Als gesichrt gilt jedoch, dass in diesem Zustand das sogenannte „Default Mode Network“ (Ruhezustandsnetzwerk) aktiv wird. Es handelt sich dabei um ein verteiltes Netzwerk, das präfrontale und parietale Strukturen aufweist. Es wird immer dann aktiv, wenn wir uns ein Stück weit von der Welt entkoppeln und das Gehirn sich mit sich selbst beschäftigt. Das ist vor allem dann der Fall, wenn keine oder wenig Informationen von außen aufgenommen werden. Dann kommen wir innerlich ins Nachdenken, Erinnern und Planen. Es geht hier also um selbstreferentielles Denken. Dabei ist das Ruhezustandsnetzwerk nicht nur bei Langeweile aktiv, sondern auch wenn wir einfach spazieren gehen oder aus dem Zugfenster schauen.

Das Ruhezustandsnetzwerk ist sehr assoziativ, das Gehirn stellt viele Verknüpfungen und Bezüge her. Deswegen können aus Langeweile Ideen entstehen – Langeweile ist also ein durchaus sinnvoller Zustand. Dafür müssen wir sie aber erstmal zulassen. Ein gutes Beispiel sind Kinder, die aus der Langeweile heraus oftmals die besten Ideen für neue Spiele entwickeln und sich dann in sie vertiefen. Auch wir als Erwachsene werden in Zuständen von Langeweile oft kreativ. Sobald wir uns aber sofort ablenken und etwa zum Smartphone greifen, um diesen Zustand nicht „ertragen“ zu müssen, verstummt das Ruhezustandsnetzwerk und das assoziative Arbeiten rückt in den Hintergrund.

Langeweile fördert nicht nur kreative Ideen, sondern auch emotionale Kompetenz und Reife. Gerade für die Entwicklung junger Menschen ist es wichtig, für eigene Probleme Lösungen zu finden und sich mit ihnen auseinanderzusetzen. Aus psychiatrischer Sicht macht dauernde Ablenkung von persönlichen Themen den Menschen nicht reifer, emotional kompetenter und mündiger. Zustände des selbstreferentiellen Denkens, zu denen auch die Langeweile gehört, sind also auch aus psychologischer Sicht wichtig.

Ergänzend sollte man jedoch, dass nur die episodische Langeweile gut für uns ist. Wenn jemand dagegen über Wochen oder Monate ein Gefühl der Langeweile empfindet, sollte man sich das genauer anschauen. Dann kann eine chronische Unterforderung dahinterstecken, die langfristig auch depressiv stimmen kann. Auch bei der Langeweile ist die richtige Dosis entscheidend.

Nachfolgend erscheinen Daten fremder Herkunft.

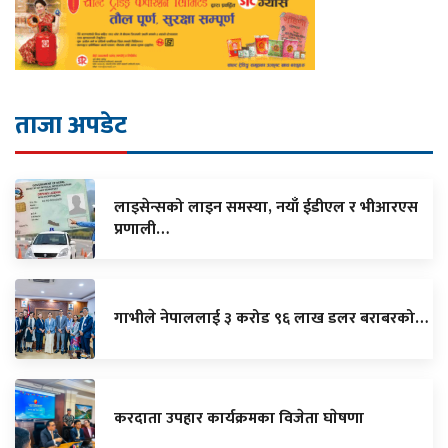
ताजा अपडेट
लाइसेन्सको लाइन समस्या, नयाँ ईडीएल र भीआरएस
प्रणाली…
गाभीले नेपाललाई ३ करोड ९६ लाख डलर बराबरको…
करदाता उपहार कार्यक्रमका विजेता घाेषणा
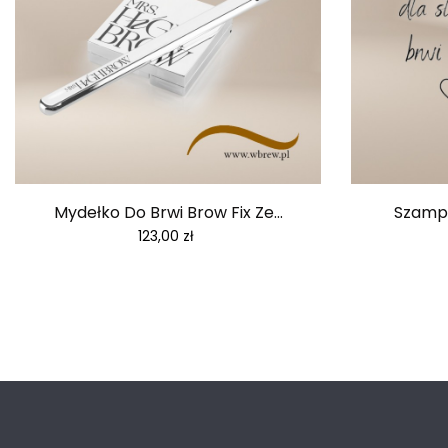
Mydełko Do Brwi Brow Fix Ze...
Szampo
Cena
123,00 zł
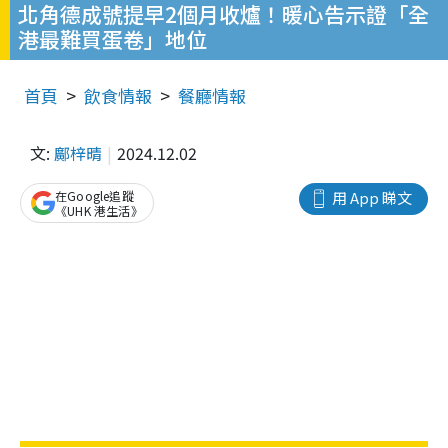
北角德成號提早2個月收爐！暖心告示證「全
港最難買蛋卷」地位
首頁
飲食情報
餐廳情報
文:
鄺梓晴
2024.12.02
在Google追蹤
用 App 睇文
《UHK 港生活》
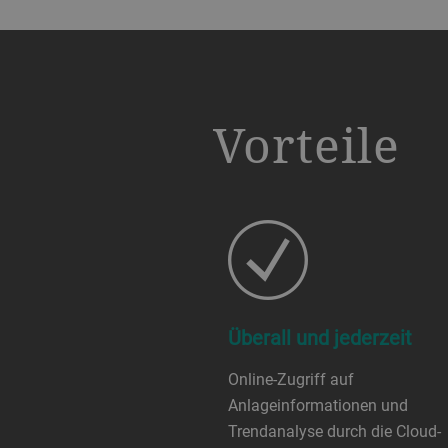
a decorative background image
Vorteile
Überall und jederzeit
Online-Zugriff auf
Anlageinformationen und
Trendanalyse durch die Cloud-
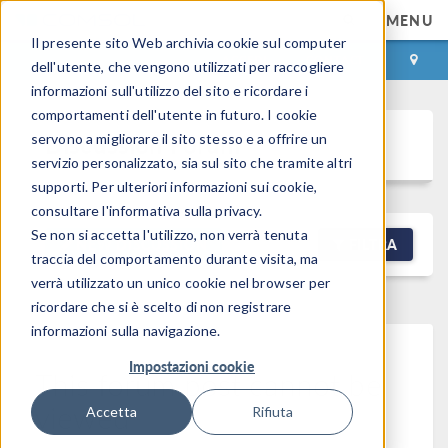
MENU
Il presente sito Web archivia cookie sul computer
ACCEDI
CONTACT
dell'utente, che vengono utilizzati per raccogliere
informazioni sull'utilizzo del sito e ricordare i
comportamenti dell'utente in futuro. I cookie
Discussion Forum
servono a migliorare il sito stesso e a offrire un
servizio personalizzato, sia sul sito che tramite altri
supporti. Per ulteriori informazioni sui cookie,
consultare l'informativa sulla privacy.
Se non si accetta l'utilizzo, non verrà tenuta
NEW DISCUSSION
FILTRA
traccia del comportamento durante visita, ma
verrà utilizzato un unico cookie nel browser per
ricordare che si è scelto di non registrare
informazioni sulla navigazione.
Impostazioni cookie
This forum post cannot be
viewed
Accetta
Rifiuta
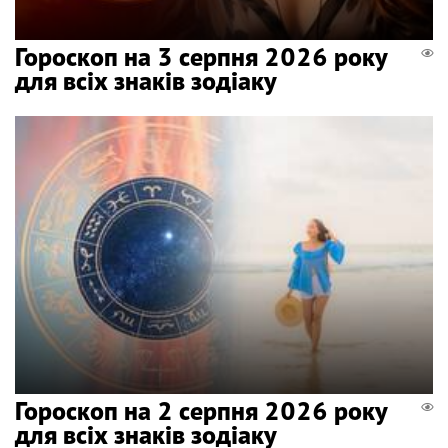
Гороскоп на 3 серпня 2026 року
для всіх знаків зодіаку
Гороскоп на 2 серпня 2026 року
для всіх знаків зодіаку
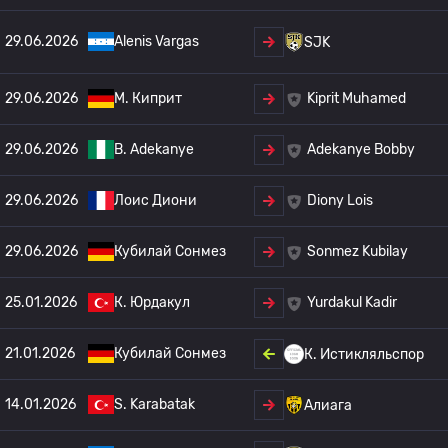
29.06.2026
Alenis Vargas
SJK
29.06.2026
М. Киприт
Kiprit Muhamed
29.06.2026
B. Adekanye
Adekanye Bobby
29.06.2026
Лоис Диони
Diony Lois
29.06.2026
Кубилай Сонмез
Sonmez Kubilay
25.01.2026
К. Юрдакул
Yurdakul Kadir
21.01.2026
Кубилай Сонмез
К. Истикляльспор
14.01.2026
S. Karabatak
Алиага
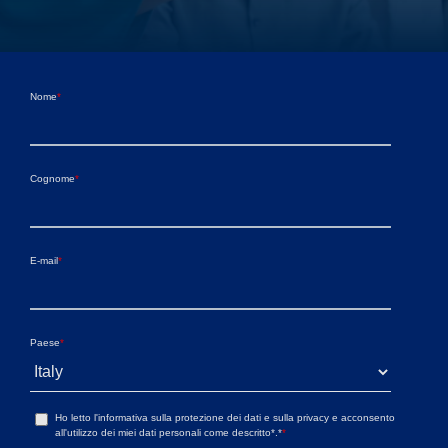
Nome
*
Cognome
*
E-mail
*
Paese
*
Ho letto l'informativa sulla protezione dei dati e sulla privacy e acconsento
all'utilizzo dei miei dati personali come descritto*.*
*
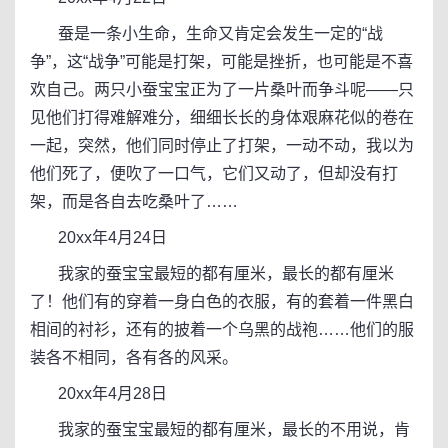
蚕是一条小生命，生命又肯定会发生一定的“战
争”，这“战争”可能是打架，可能是挫折，也可能是不喜
欢自己。两只小蚕宝宝正为了一片桑叶而争斗呢——只
见他们打得难解难分，细细长长的身体艰麻花似的卷在
一起，突然，他们同时停止了打架，一动不动，我以为
他们死了，便吹了一口气，它们又动了，但却没有打
架，而是各自去吃桑叶了……
20xx年4月24日
我家的蚕宝宝最短的都有厘米，最长的都有厘米
了！他们有的穿着一身白色的衣服，有的套着一件黑白
相间的衬衫，还有的披着一个乌黑的战袍……他们的服
装各不相同，各有各的风采。
20xx年4月28日
我家的蚕宝宝最短的都有厘米，最长的不用说，肯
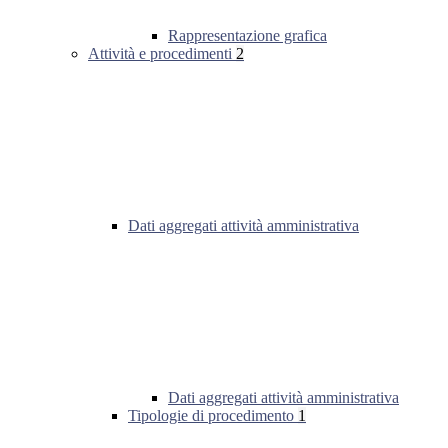
Rappresentazione grafica
Attività e procedimenti
2
Dati aggregati attività amministrativa
Dati aggregati attività amministrativa
Tipologie di procedimento
1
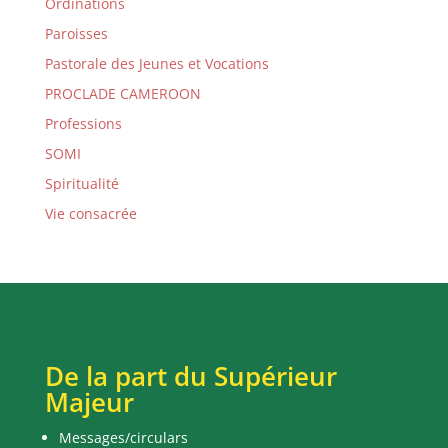
Ordinations
Paroisses
Pastorale des Jeunes et Vocations
PROCLADE CAMEROON
Professions
SOMI
Spiritualité
Vie consacrée
De la part du Supérieur
Majeur
Messages/circulars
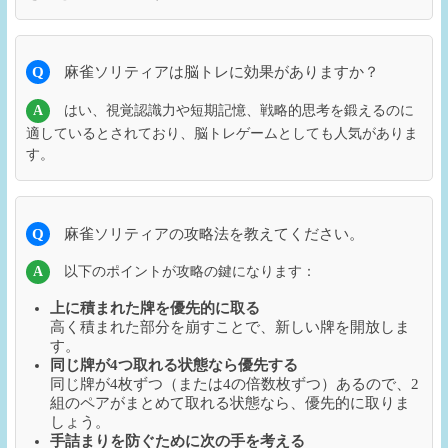
Q
麻雀ソリティアは脳トレに効果がありますか？
A
はい、視覚認識力や短期記憶、戦略的思考を鍛えるのに
適しているとされており、脳トレゲームとしても人気がありま
す。
Q
麻雀ソリティアの攻略法を教えてください。
A
以下のポイントが攻略の鍵になります：
上に積まれた牌を優先的に取る
高く積まれた部分を崩すことで、新しい牌を開放しま
す。
同じ牌が4つ取れる状態なら優先する
同じ牌が4枚ずつ（または4の倍数枚ずつ）あるので、2
組のペアがまとめて取れる状態なら、優先的に取りま
しょう。
手詰まりを防ぐために次の手を考える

Protokoll: Natalie Steinmann

Aufmerksamkeit

Aufmerksamkeit/-/attention

Aufmerksamkeit dient uns als Werkzeug, innere und äußere Reize bewusst wahrzunehmen. Dies gelingt uns, indem wir unsere mentalen Ressourcen auf eine begrenzte Anzahl von Bewusstseinsinhalten konzentrieren. Während manche Stimuli automatisch unsere Aufmerksamkeit auf sich ziehen, können wir andere kontrolliert auswählen. Unbewusst verarbeitet das Gehirn immer auch Reize, die gerade nicht im Zentrum unserer Aufmerksamkeit stehen.

Emotionen

Emotionen/-/emotions

Unter „Emotionen“ verstehen Neurowissenschaftler psychische Prozesse, die durch äußere Reize ausgelöst werden und eine Handlungsbereitschaft zur Folge haben. Emotionen entstehen im limbischen System, einem stammesgeschichtlich alten Teil des Gehirns. Der Psychologe Paul Ekman hat sechs kulturübergreifende Basisemotionen definiert, die sich in charakteristischen Gesichtsausdrücken widerspiegeln: Freude, Ärger, Angst, Überraschung, Trauer und Ekel.